Moreover, as disclosed in the '452 application, it was found that when cellulose fiber rope is exposed to electron beam radiation to receive a dosage in the range from about 30 to 100 MegaRads, the rope is degraded so as to require controlling the tension under which it is uncoiled from a spool before it is chopped up. The term “chopped up” is used to refer to fragments generated by the action of a rotary blade cutter as opposed to the term “micronized” which is used herein to refer to particles or granules generated by the action of the micronizer. It is to be noted that the micronizer does not have blades but relies on the energy of high pressure air to cause fiber fragments to collide with each other at such high velocity as to break them up into even smaller fragments referred to as “granules”. When a mass of naturally occurring relatively long cellulose fibers longer than about 6.35 mm (0.25″) is fed directly to the micronizer, it typically generates fragments more than 75% of which are no shorter than 70 μm (micrometers or microns) even if the micronizer is allowed to run for an optimum period to generate these small fragments. When such long natural cellulose fibers are micronized beyond the optimum period, the fibers form a matte in the mill, and cannot be reduced to a smaller size. Such small fragments about 70 μm long, or longer, are used to enhance the function of drilling mud currently used in down hole drilling fluids in oil rigs and the like. When substrate is removed from a down hole, pumping clay into the down hole lowers the viscosity of the substrate and clay suspension as it flows through a discharge pipe. The combination of clay and cellulose fibers maintains the removed substrate as a suspension while maintaining a desirably low viscosity.

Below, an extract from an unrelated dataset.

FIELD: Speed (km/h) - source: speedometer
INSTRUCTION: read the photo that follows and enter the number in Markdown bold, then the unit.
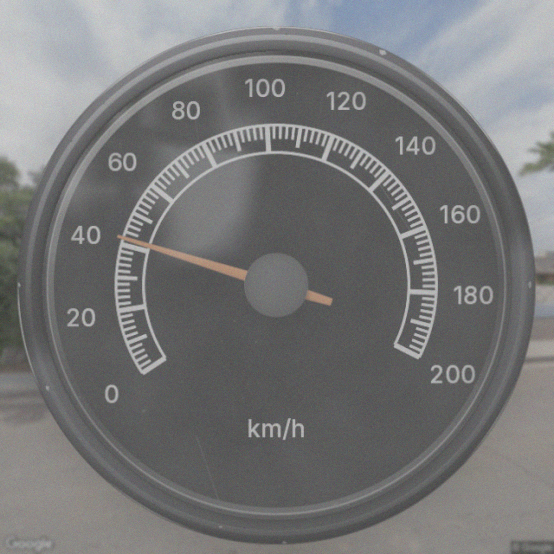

Because the rotary blade cutter used herein converts rope fed to it into granules, it is referred to as a “granulator”. However, it is to be noted that it is a commercially available machine identified as a Model 811 Series Inline Granulator (available from Precision Airconvey Corporation) driven by a direct drive 5 HP motor at 1750 RPM, which machine is conventionally used to shred scrap synthetic resinous film typically less than 50.8 μm (2 mils) thick, into small strips which can be recycled. It is used herein by adjusting the edge of a stationary bed knife to be uniformly spaced at a cutting clearance no more than 25.4 μm (0.001″), preferably 12.7 μm (0.5 mil 0.0005″) or less, from the edges of plural rotatable blades, so that the cellulose fibers are chopped into tiny fragments, the closer the cutting clearance, the smaller the length of the fibers. It is found that by equipping the machine with a screen having either a 6.35 mm (0.25″) or 3.18 mm (0.125″) mesh openings, either fragments no longer than 6.35 mm or 3.18 mm respectively, may be allowed to pass through the screens, the remaining longer fragments being chopped up into smaller ones until they pass through the screen chosen.